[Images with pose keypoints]
____

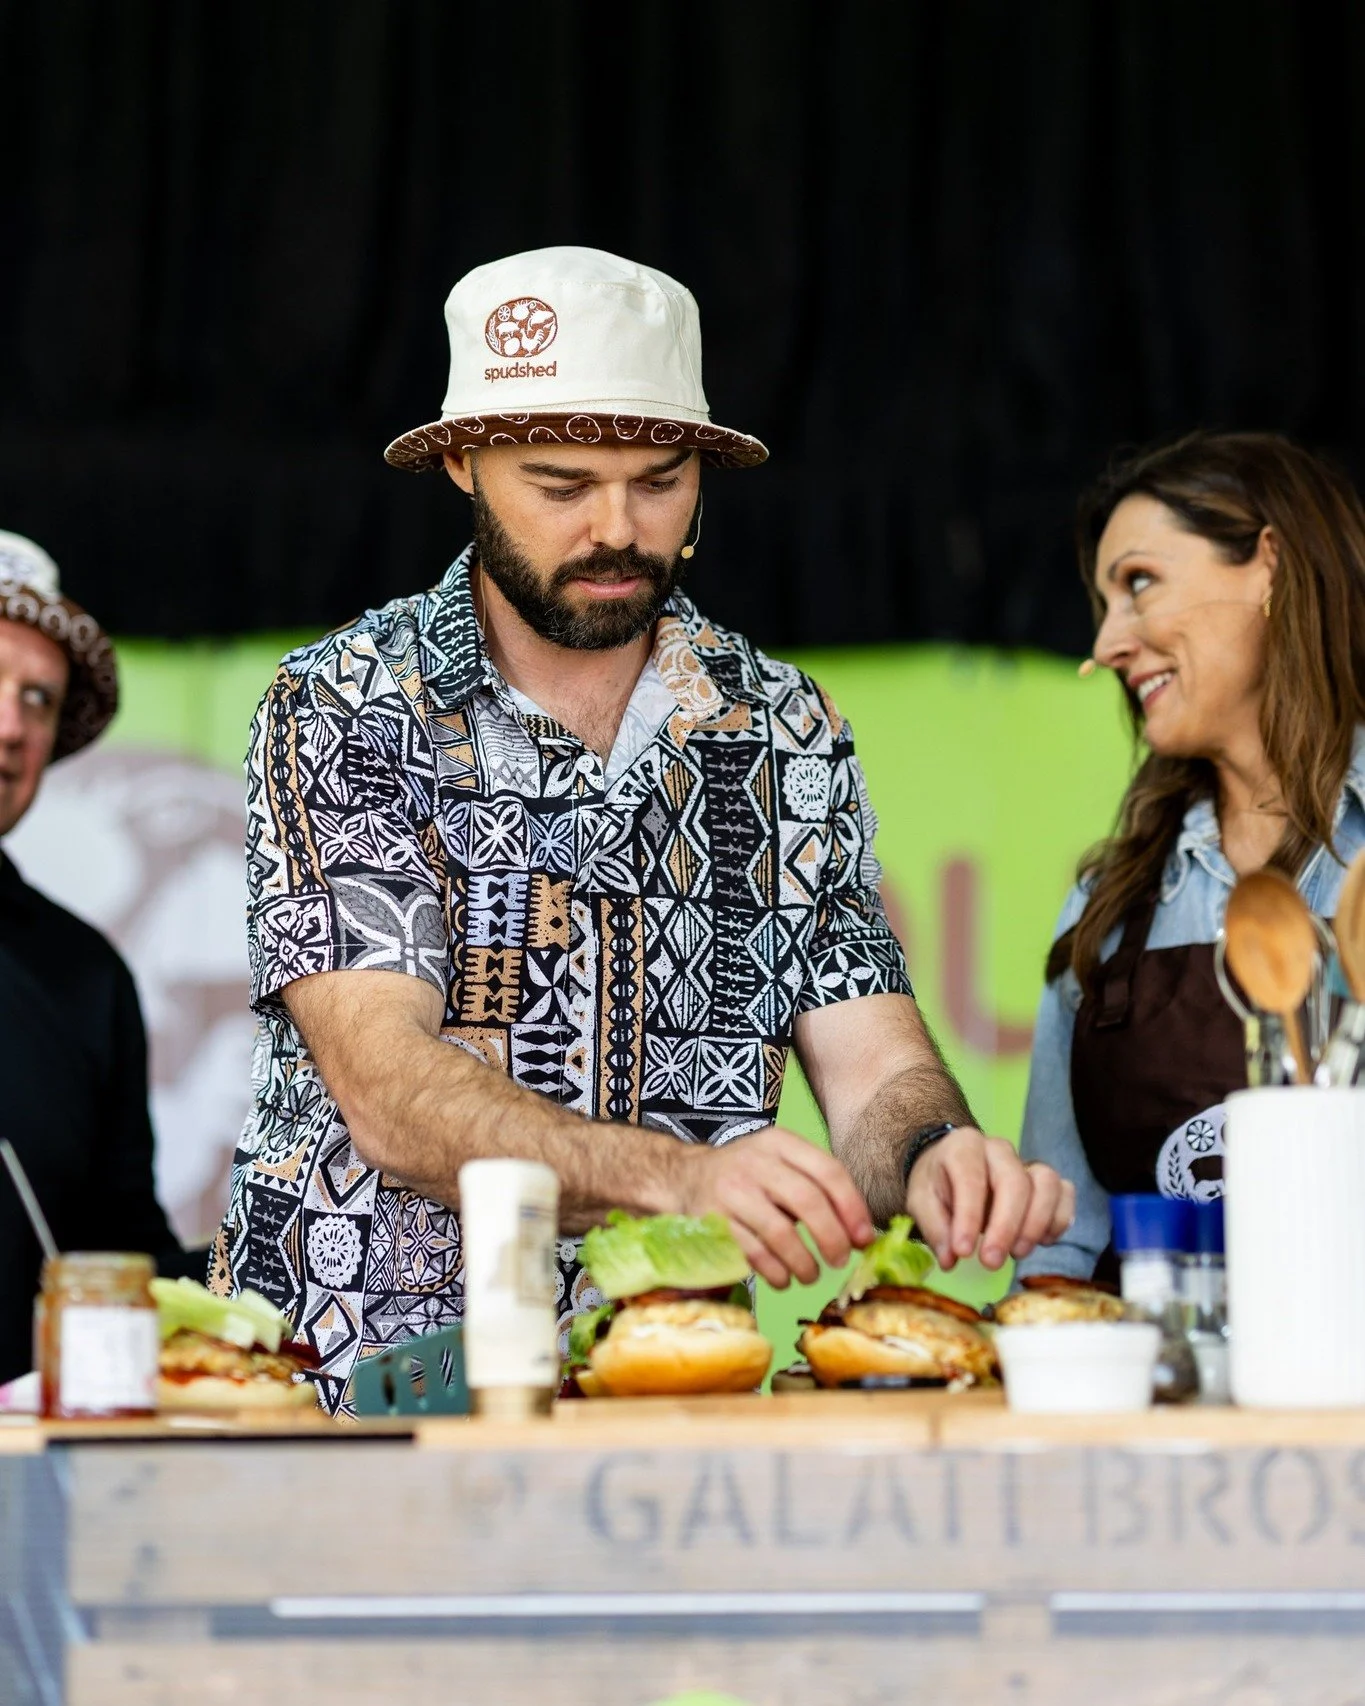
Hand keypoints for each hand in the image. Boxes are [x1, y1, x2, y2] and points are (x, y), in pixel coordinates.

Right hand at [673, 1127, 875, 1287]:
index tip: (864, 1239)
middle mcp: (756, 1162)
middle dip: (832, 1238)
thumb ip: (818, 1190)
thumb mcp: (780, 1165)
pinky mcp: (714, 1221)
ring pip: (780, 1232)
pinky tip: (784, 1279)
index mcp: (780, 1143)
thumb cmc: (748, 1178)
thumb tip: (862, 1235)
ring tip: (811, 1275)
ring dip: (804, 1262)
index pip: (828, 1170)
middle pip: (807, 1201)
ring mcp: (732, 1191)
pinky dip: (776, 1272)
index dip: (852, 1208)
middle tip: (841, 1261)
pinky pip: (753, 1253)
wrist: (684, 1178)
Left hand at [906, 1127, 1073, 1270]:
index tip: (963, 1252)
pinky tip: (1042, 1242)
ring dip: (1036, 1223)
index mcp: (963, 1146)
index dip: (969, 1217)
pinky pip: (1065, 1193)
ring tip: (1017, 1253)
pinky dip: (1058, 1220)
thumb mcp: (921, 1201)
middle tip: (991, 1262)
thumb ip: (934, 1227)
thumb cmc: (939, 1185)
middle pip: (1015, 1182)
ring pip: (1046, 1183)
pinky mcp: (1046, 1180)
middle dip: (1005, 1227)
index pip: (971, 1177)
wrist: (953, 1169)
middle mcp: (998, 1150)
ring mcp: (1026, 1162)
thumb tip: (950, 1259)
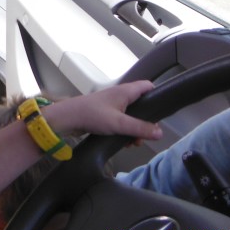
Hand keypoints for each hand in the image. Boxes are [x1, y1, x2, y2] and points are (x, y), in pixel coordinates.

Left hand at [48, 80, 162, 141]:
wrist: (67, 119)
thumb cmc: (93, 115)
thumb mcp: (119, 123)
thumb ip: (140, 128)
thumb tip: (160, 133)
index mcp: (125, 91)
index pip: (147, 86)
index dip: (157, 95)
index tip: (162, 111)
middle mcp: (120, 96)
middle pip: (141, 105)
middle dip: (145, 122)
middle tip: (145, 136)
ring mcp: (112, 105)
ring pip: (130, 116)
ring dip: (134, 130)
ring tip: (133, 143)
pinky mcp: (105, 115)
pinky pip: (120, 122)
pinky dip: (124, 131)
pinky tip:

____

The required answer is each line of the entries containing the string "middle".

• [Output of the exercise]:
middle mcp: (756, 1162)
middle dip: (832, 1238)
middle pip: (807, 1201)
middle tip: (841, 1261)
middle tip: (991, 1262)
middle pip: (1015, 1182)
middle dip: (1005, 1227)
middle mcp: (998, 1150)
middle mcp: (120, 96)
middle pip: (141, 105)
middle dip: (145, 122)
middle tip: (145, 136)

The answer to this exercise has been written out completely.